Ohio State then-junior linebacker Baron Browning (5) tackles Florida Atlantic junior wide receiver Willie Wright (1) in the second half of the game on Aug. 31. Ohio State won 45-21. Credit: Cori Wade | Assistant Photo Editor

“Creativity” was the primary word used by Ohio State linebackers coach Al Washington Wednesday to describe how the coaching staff will handle his position room.

Seven linebackers — all former four- and five-star recruits, all with at least two years of experience under their respective belts, all of whom have seen meaningful snaps in the past for the Buckeyes — will be vying for time on the depth chart in 2020.

Ohio State uses a defense that plays a maximum of three linebackers at a time, with the exception of an occasional 4-4 look against traditionalist Big Ten foes, such as Wisconsin, that feature run-heavy offenses.

Finding playing time for seven linebackers in the Ohio State defense will require ingenuity from its coaching staff, and positional flexibility from its players.

“The way I look at it, the first two teams, those are all [starters],” Washington said. “We’ve gotta feel confident. We have to do a really good job of trying to create roles, think outside, maybe, the conventional defense, and put guys in roles so that they can do what they do best.”
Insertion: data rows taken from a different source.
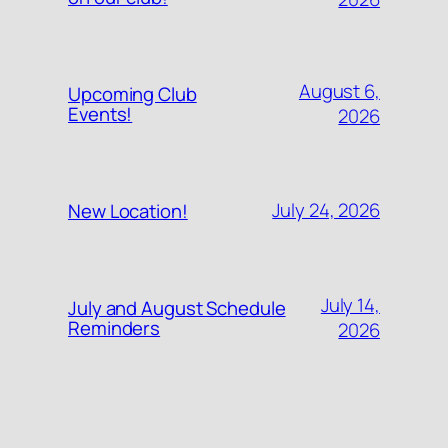
August 6,
Upcoming Club
Events!
2026
July 24, 2026
New Location!
July 14,
July and August Schedule
Reminders
2026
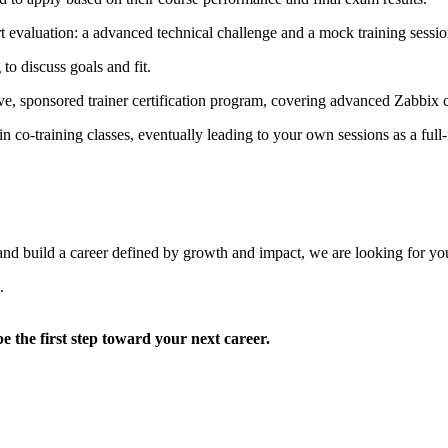
 evaluation: a advanced technical challenge and a mock training session
to discuss goals and fit.
ive, sponsored trainer certification program, covering advanced Zabbix
n co-training classes, eventually leading to your own sessions as a ful
 and build a career defined by growth and impact, we are looking for yo
.
be the first step toward your next career.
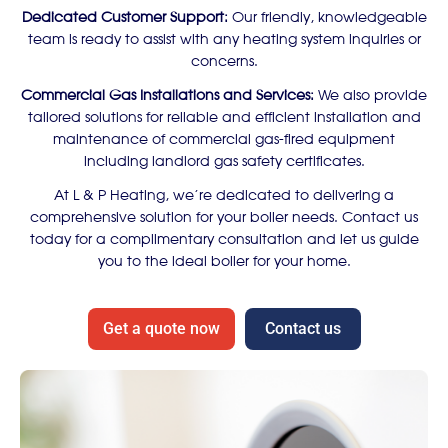
Dedicated Customer Support:
Our friendly, knowledgeable
team is ready to assist with any heating system inquiries or
concerns.
Commercial Gas Installations and Services:
We also provide
tailored solutions for reliable and efficient installation and
maintenance of commercial gas-fired equipment
including landlord gas safety certificates.
At L & P Heating, we’re dedicated to delivering a
comprehensive solution for your boiler needs. Contact us
today for a complimentary consultation and let us guide
you to the ideal boiler for your home.
Get a quote now
Contact us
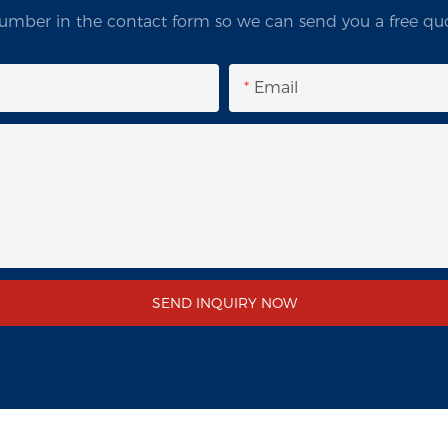
umber in the contact form so we can send you a free quo
Email
SEND INQUIRY NOW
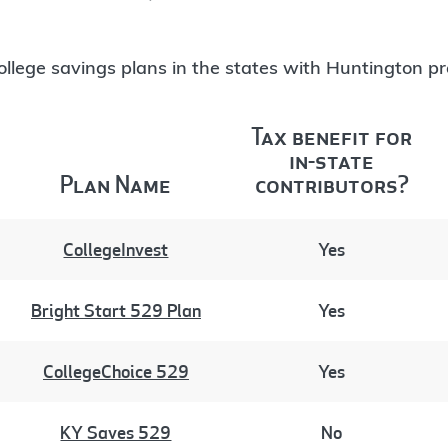
 college savings plans in the states with Huntington p
Tax benefit for
in-state
Plan Name
contributors?
CollegeInvest
Yes
Bright Start 529 Plan
Yes
CollegeChoice 529
Yes
KY Saves 529
No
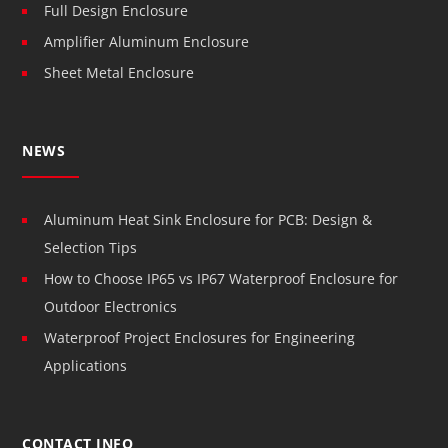
Full Design Enclosure
Amplifier Aluminum Enclosure
Sheet Metal Enclosure
NEWS
Aluminum Heat Sink Enclosure for PCB: Design &
Selection Tips
How to Choose IP65 vs IP67 Waterproof Enclosure for
Outdoor Electronics
Waterproof Project Enclosures for Engineering
Applications
CONTACT INFO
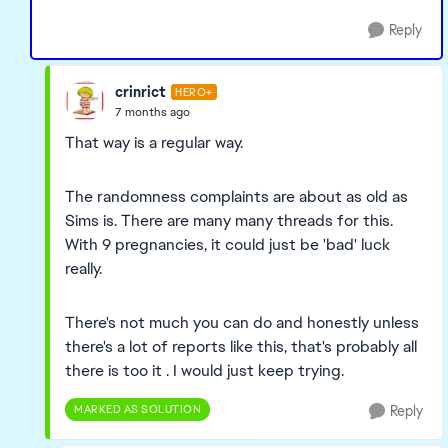
Reply
crinrict
HERO+
7 months ago
That way is a regular way.
The randomness complaints are about as old as
Sims is. There are many many threads for this.
With 9 pregnancies, it could just be 'bad' luck
really.
There's not much you can do and honestly unless
there's a lot of reports like this, that's probably all
there is too it . I would just keep trying.
MARKED AS SOLUTION
Reply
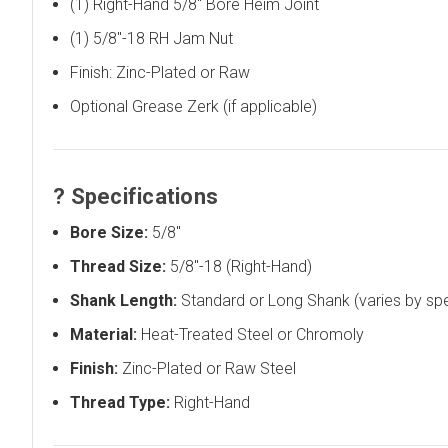
(1) Right-Hand 5/8" Bore Heim Joint
(1) 5/8"-18 RH Jam Nut
Finish: Zinc-Plated or Raw
Optional Grease Zerk (if applicable)
?
Specifications
Bore Size:
5/8"
Thread Size:
5/8"-18 (Right-Hand)
Shank Length:
Standard or Long Shank (varies by sp
Material:
Heat-Treated Steel or Chromoly
Finish:
Zinc-Plated or Raw Steel
Thread Type:
Right-Hand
Leading tackler Malik Harrison is the lone departure for Ohio State from the position room. Three starters return: redshirt senior Tuf Borland and seniors Baron Browning and Pete Werner.

Borland and Browning split time at middle linebacker in 2019, but Browning has been working at outside linebacker since the start of spring practice Monday. His skillset could be better suited to the edge, Washington said.
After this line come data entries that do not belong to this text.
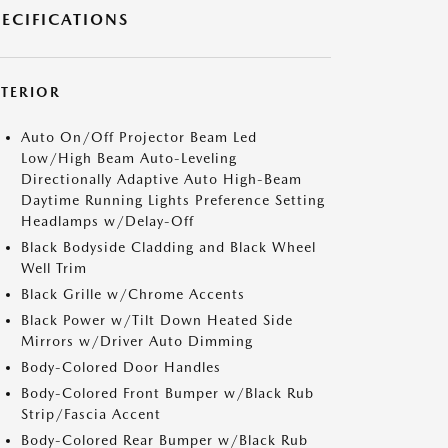
PECIFICATIONS
XTERIOR
Auto On/Off Projector Beam Led
Low/High Beam Auto-Leveling
Directionally Adaptive Auto High-Beam
Daytime Running Lights Preference Setting
Headlamps w/Delay-Off
Black Bodyside Cladding and Black Wheel
Well Trim
Black Grille w/Chrome Accents
Black Power w/Tilt Down Heated Side
Mirrors w/Driver Auto Dimming
Body-Colored Door Handles
Body-Colored Front Bumper w/Black Rub
Strip/Fascia Accent
Body-Colored Rear Bumper w/Black Rub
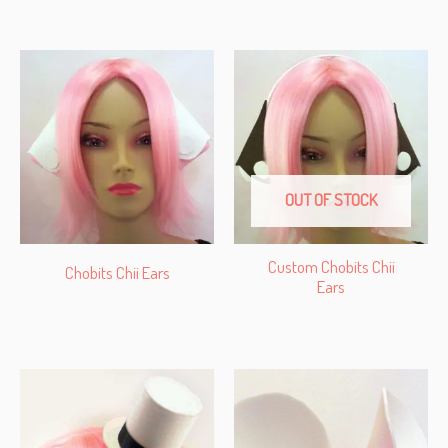
OUT OF STOCK
Custom Chobits Chii
Chobits Chii Ears
Ears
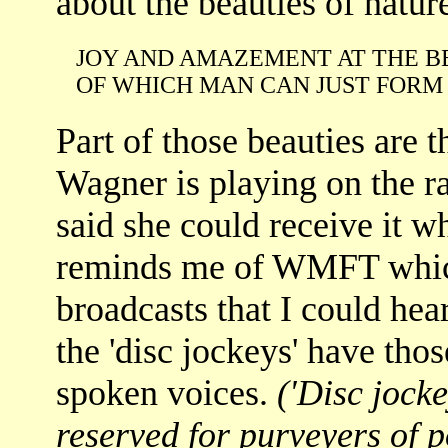
about the beauties of nature
JOY AND AMAZEMENT AT THE B
OF WHICH MAN CAN JUST FORM 
Part of those beauties are 
Wagner is playing on the ra
said she could receive it w
reminds me of WMFT which
broadcasts that I could hea
the 'disc jockeys' have tho
spoken voices.
('Disc jock
reserved for purveyers of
Browning finished with 43 tackles –– 11 for loss –– and five sacks in 2019.

“He has a knack for rushing that’s well documented,” Washington said. “He has a knack to play in the box as a backer. We want to give him a chance to grow his skill set and experience as much as he can.”

Browning was spotted working with the defensive ends during open practice time; what exactly that entails come fall, the Texas native said fans and media will have to wait and see.
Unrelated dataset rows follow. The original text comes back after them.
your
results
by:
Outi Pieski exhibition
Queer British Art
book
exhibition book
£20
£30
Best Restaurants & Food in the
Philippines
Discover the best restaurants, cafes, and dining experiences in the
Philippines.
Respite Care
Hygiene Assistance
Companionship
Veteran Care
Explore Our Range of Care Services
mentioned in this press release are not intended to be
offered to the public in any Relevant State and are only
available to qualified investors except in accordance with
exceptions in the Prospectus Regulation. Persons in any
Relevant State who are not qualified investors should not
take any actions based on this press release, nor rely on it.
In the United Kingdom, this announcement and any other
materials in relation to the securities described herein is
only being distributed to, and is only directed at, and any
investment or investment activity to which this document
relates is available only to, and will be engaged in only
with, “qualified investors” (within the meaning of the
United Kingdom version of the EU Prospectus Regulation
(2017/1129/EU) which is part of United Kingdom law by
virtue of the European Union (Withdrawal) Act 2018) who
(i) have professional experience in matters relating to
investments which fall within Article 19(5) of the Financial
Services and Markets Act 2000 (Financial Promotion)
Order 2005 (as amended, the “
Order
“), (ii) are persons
However, he’s enjoying the move to outside linebacker.

“I feel like that’s more my natural position I played in high school,” Browning said. “So it’s something I feel comfortable doing and I’m excited for it.” 

Werner’s success at the strong-side linebacker position in 2019 mostly erased the need for the new “bullet” position, a hybrid between safety and linebacker meant to both support the run and defend the pass against spread offenses, as he proved able to cover slot receivers and tight ends as well as defend the run. Werner is taking reps at weak-side linebacker.

“Not very much discussion. Coach told me to play a spot and I’m playing there,” Werner said. “Could change tomorrow. Just free flowing, doing what coach is telling me to do.” 

Behind the returning trio are three talented rising juniors with a decent amount of special teams and rotational experience.

Teradja Mitchell, a Virginia native and former top 50 prospect, was the lone inside linebacker of the three out of high school but is now working at weak side, which Mitchell said fits him as a player due to its high activity level. 

“It’s just all mental for me,” Mitchell said. “Being able to execute the play every time. We’re at Ohio State. We’ve gotta play at a high level. You’ve gotta execute at a championship level every play.”

Dallas Gant, from Toledo, Ohio, piled up 21 tackles with three tackles for loss and 1.5 sacks in limited time during 2019.

Then there’s K’Vaughan Pope, who perhaps has shown the most versatility of the bunch with two interceptions this past year.

“You come in with a clear mind, clear heart, clear soul, absorb new information, retain it,” Pope said. “Get better day by day.”

The final fragment in Ohio State’s linebacker collage is redshirt senior Justin Hilliard, a sixth-year player who has overcome multiple season-ending injuries to make a handful of key plays in his career.

“You can learn a lot from a guy like him, the way he goes about his business,” Washington said. “He’s always upbeat, he’s always eager to learn and he’s always a guy that’s the first guy in line for any drill. And very talented.”

Washington said the culture of the program keeps athletes from growing resentful while they wait their turn to see the field. But as a former player, he understands everyone wants to play.

“If we want to win a national championship –– our goal is a championship –– it’s a long year,” Washington said. “You look at last year, I can tell you right now, Tuf Borland, he may have played 40 snaps one game. What that does is, it keeps his level of play higher throughout the year, and that’s something that we’re fortunate to be able to do because of the depth.”